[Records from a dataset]
################

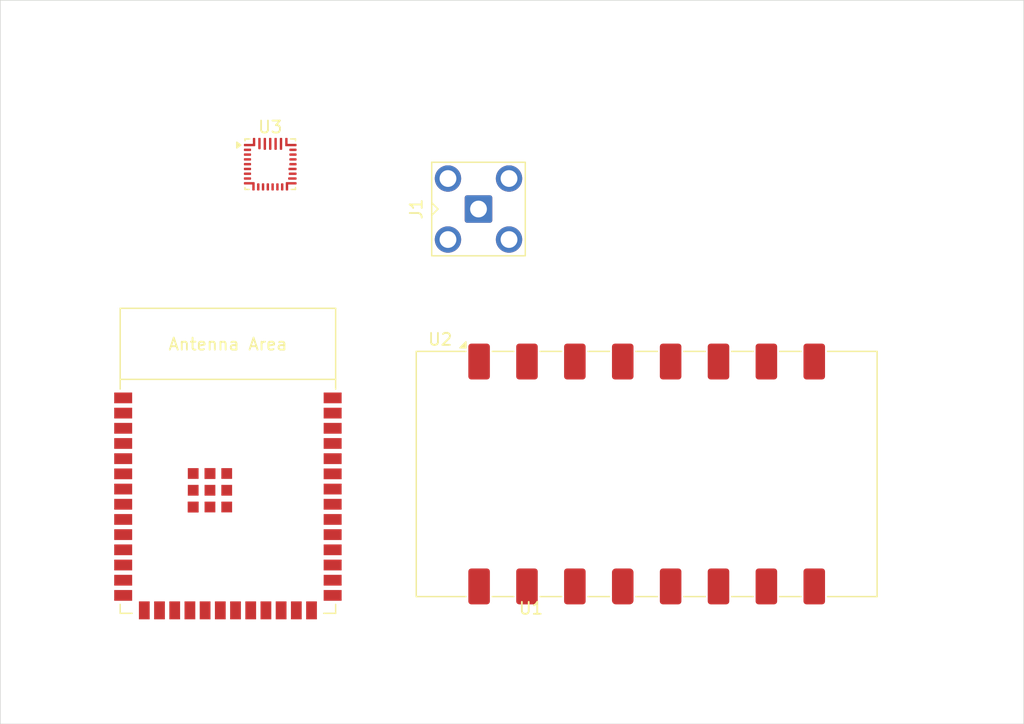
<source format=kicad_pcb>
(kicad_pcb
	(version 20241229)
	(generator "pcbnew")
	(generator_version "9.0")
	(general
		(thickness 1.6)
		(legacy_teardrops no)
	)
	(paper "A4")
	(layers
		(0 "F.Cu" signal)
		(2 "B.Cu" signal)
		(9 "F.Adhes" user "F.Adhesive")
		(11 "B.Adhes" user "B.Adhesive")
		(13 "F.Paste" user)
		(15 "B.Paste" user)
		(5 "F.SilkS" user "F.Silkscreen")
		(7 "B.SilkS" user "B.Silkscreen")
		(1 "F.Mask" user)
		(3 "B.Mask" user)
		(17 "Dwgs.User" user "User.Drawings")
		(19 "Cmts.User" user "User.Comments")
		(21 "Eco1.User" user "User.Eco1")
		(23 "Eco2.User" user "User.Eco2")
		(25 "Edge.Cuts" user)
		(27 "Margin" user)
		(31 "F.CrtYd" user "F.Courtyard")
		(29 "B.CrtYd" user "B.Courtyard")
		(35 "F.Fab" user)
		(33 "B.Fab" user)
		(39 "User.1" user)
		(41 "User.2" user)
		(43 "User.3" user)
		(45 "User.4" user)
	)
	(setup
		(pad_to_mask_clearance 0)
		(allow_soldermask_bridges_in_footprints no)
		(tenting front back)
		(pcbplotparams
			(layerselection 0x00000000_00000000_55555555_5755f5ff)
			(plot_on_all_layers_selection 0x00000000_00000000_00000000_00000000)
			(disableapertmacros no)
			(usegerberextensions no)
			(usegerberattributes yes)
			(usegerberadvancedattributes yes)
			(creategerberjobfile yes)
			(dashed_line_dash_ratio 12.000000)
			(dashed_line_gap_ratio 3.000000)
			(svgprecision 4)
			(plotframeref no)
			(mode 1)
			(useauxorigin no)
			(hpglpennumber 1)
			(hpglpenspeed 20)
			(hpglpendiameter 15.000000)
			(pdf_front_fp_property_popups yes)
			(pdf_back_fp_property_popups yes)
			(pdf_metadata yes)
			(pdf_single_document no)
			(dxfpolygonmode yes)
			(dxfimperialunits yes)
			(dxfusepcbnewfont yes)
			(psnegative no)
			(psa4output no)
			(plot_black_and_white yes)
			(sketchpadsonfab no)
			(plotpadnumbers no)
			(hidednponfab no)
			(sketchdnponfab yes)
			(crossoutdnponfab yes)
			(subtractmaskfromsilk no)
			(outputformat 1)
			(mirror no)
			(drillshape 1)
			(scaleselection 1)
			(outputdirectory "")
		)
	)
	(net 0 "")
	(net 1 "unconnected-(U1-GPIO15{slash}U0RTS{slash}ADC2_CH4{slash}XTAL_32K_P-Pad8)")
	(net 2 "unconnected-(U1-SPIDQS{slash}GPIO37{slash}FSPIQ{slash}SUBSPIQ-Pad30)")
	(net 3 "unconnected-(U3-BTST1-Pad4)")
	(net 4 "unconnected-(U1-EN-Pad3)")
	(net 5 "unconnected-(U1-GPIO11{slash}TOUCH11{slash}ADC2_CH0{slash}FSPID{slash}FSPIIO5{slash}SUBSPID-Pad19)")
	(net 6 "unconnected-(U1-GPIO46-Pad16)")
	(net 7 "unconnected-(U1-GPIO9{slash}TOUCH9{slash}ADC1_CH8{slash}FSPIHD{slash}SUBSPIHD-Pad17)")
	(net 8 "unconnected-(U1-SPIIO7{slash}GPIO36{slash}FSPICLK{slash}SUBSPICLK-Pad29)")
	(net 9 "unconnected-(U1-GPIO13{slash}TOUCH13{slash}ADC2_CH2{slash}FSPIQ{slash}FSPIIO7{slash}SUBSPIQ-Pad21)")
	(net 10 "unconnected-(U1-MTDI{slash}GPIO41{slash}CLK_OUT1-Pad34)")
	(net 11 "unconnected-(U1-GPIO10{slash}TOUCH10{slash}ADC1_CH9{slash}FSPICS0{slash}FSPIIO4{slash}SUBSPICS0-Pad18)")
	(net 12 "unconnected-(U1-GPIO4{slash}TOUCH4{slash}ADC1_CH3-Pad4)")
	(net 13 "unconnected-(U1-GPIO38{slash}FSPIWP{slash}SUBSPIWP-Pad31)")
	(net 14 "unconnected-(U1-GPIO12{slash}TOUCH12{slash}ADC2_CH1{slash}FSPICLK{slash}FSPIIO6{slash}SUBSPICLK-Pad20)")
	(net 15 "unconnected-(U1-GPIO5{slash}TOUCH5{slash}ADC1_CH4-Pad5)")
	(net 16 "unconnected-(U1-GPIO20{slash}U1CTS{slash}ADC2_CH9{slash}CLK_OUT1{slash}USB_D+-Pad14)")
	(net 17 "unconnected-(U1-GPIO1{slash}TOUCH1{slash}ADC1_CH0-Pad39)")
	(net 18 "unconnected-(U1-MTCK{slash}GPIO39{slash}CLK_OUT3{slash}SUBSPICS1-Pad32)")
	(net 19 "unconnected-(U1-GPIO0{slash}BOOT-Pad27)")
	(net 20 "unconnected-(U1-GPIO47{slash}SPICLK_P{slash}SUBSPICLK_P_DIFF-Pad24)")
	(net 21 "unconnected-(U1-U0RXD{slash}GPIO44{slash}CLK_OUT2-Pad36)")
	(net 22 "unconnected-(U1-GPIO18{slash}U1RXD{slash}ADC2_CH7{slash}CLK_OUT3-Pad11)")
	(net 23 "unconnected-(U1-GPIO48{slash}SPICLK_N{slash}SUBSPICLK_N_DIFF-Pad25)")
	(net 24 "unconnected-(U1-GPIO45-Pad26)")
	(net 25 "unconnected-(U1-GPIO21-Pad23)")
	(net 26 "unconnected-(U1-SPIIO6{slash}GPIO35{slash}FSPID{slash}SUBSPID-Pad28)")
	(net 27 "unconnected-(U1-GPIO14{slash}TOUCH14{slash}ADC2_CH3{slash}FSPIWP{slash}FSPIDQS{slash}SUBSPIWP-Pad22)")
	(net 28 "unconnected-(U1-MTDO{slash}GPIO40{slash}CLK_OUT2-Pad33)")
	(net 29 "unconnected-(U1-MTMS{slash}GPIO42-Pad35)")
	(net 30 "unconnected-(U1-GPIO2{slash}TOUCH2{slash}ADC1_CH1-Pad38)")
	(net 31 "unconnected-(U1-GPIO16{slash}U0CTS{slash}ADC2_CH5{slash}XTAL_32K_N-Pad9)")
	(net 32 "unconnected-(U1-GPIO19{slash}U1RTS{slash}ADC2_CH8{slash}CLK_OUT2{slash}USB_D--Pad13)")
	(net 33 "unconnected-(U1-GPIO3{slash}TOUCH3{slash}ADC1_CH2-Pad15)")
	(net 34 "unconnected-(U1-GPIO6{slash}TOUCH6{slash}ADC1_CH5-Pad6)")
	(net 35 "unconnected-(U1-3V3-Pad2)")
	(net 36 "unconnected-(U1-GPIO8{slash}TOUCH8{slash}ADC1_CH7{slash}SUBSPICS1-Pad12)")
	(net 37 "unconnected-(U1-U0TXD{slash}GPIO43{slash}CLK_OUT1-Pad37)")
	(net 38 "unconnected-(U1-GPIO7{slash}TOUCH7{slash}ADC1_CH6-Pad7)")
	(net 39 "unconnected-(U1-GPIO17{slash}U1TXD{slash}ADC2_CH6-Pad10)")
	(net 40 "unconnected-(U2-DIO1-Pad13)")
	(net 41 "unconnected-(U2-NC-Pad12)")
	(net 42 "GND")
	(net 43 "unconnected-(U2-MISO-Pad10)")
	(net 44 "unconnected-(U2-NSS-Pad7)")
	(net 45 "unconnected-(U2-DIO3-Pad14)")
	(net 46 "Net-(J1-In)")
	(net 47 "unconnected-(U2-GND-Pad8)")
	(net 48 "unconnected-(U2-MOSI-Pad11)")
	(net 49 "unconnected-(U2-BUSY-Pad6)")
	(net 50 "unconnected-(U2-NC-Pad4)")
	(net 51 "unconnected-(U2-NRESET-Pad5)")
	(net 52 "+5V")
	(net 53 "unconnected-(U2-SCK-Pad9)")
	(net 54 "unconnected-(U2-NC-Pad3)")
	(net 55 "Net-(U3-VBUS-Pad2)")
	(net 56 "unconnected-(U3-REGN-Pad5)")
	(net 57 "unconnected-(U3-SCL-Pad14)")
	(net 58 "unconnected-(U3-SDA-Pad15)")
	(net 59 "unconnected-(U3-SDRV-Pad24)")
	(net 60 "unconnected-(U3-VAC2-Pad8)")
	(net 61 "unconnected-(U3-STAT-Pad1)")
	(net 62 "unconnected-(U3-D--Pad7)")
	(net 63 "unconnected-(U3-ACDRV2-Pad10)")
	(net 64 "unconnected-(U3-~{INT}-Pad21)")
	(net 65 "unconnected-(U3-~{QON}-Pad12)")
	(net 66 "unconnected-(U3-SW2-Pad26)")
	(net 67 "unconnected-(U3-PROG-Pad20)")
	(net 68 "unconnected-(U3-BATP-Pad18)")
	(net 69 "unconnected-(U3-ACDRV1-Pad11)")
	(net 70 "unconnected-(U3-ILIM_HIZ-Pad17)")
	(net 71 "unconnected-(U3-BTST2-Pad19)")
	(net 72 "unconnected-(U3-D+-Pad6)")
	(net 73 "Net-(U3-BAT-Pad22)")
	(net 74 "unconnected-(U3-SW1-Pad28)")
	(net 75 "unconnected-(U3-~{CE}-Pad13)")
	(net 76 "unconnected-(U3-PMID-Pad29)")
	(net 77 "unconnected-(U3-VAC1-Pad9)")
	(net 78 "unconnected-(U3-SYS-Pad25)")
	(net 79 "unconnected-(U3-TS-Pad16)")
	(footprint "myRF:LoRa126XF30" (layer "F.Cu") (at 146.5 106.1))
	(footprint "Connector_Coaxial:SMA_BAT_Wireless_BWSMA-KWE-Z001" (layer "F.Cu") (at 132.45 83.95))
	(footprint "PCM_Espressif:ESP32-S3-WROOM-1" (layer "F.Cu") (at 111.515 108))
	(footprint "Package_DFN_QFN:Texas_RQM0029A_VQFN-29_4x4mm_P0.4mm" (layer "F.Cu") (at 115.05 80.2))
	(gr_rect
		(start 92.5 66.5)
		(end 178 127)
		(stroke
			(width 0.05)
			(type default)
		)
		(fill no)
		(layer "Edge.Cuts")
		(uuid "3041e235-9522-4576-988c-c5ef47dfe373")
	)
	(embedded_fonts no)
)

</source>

################

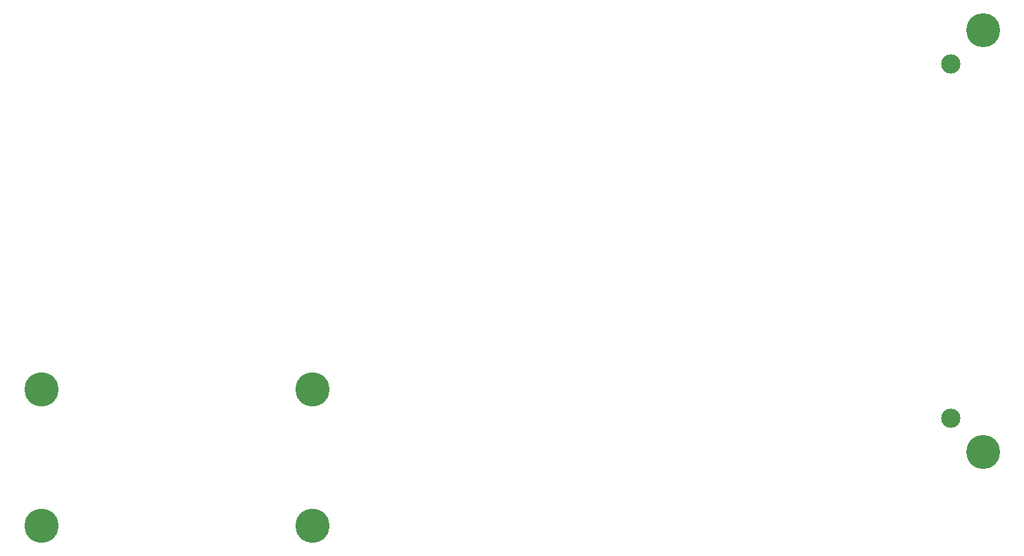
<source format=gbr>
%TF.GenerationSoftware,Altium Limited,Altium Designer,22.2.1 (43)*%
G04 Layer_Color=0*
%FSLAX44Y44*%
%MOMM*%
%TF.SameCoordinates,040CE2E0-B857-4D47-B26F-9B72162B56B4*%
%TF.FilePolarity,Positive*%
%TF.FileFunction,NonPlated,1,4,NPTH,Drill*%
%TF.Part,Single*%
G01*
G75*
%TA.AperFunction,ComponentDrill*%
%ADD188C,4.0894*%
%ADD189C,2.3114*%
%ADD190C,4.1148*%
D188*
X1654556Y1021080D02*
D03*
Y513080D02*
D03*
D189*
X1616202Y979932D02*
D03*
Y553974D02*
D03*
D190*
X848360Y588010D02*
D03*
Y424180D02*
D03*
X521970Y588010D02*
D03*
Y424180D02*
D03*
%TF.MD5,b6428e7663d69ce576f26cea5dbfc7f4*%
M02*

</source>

################

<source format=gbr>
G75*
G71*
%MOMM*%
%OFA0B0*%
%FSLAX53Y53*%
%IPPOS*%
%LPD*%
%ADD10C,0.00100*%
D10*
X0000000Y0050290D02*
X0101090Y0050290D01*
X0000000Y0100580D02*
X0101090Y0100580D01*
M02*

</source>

################

## WORK TASK
Working from the data above, extract solely the lines from the one containing "<source format=kicad_pcb>" through the one containing "(hpglpenspeed 20)", exactly as they appear, both included.

## EXPECTED OUTPUT
<source format=kicad_pcb>
(kicad_pcb
	(version 20241229)
	(generator "pcbnew")
	(generator_version "9.0")
	(general
		(thickness 1.6)
		(legacy_teardrops no)
	)
	(paper "A4")
	(layers
		(0 "F.Cu" signal)
		(2 "B.Cu" signal)
		(9 "F.Adhes" user "F.Adhesive")
		(11 "B.Adhes" user "B.Adhesive")
		(13 "F.Paste" user)
		(15 "B.Paste" user)
		(5 "F.SilkS" user "F.Silkscreen")
		(7 "B.SilkS" user "B.Silkscreen")
		(1 "F.Mask" user)
		(3 "B.Mask" user)
		(17 "Dwgs.User" user "User.Drawings")
		(19 "Cmts.User" user "User.Comments")
		(21 "Eco1.User" user "User.Eco1")
		(23 "Eco2.User" user "User.Eco2")
		(25 "Edge.Cuts" user)
		(27 "Margin" user)
		(31 "F.CrtYd" user "F.Courtyard")
		(29 "B.CrtYd" user "B.Courtyard")
		(35 "F.Fab" user)
		(33 "B.Fab" user)
		(39 "User.1" user)
		(41 "User.2" user)
		(43 "User.3" user)
		(45 "User.4" user)
	)
	(setup
		(pad_to_mask_clearance 0)
		(allow_soldermask_bridges_in_footprints no)
		(tenting front back)
		(pcbplotparams
			(layerselection 0x00000000_00000000_55555555_5755f5ff)
			(plot_on_all_layers_selection 0x00000000_00000000_00000000_00000000)
			(disableapertmacros no)
			(usegerberextensions no)
			(usegerberattributes yes)
			(usegerberadvancedattributes yes)
			(creategerberjobfile yes)
			(dashed_line_dash_ratio 12.000000)
			(dashed_line_gap_ratio 3.000000)
			(svgprecision 4)
			(plotframeref no)
			(mode 1)
			(useauxorigin no)
			(hpglpennumber 1)
			(hpglpenspeed 20)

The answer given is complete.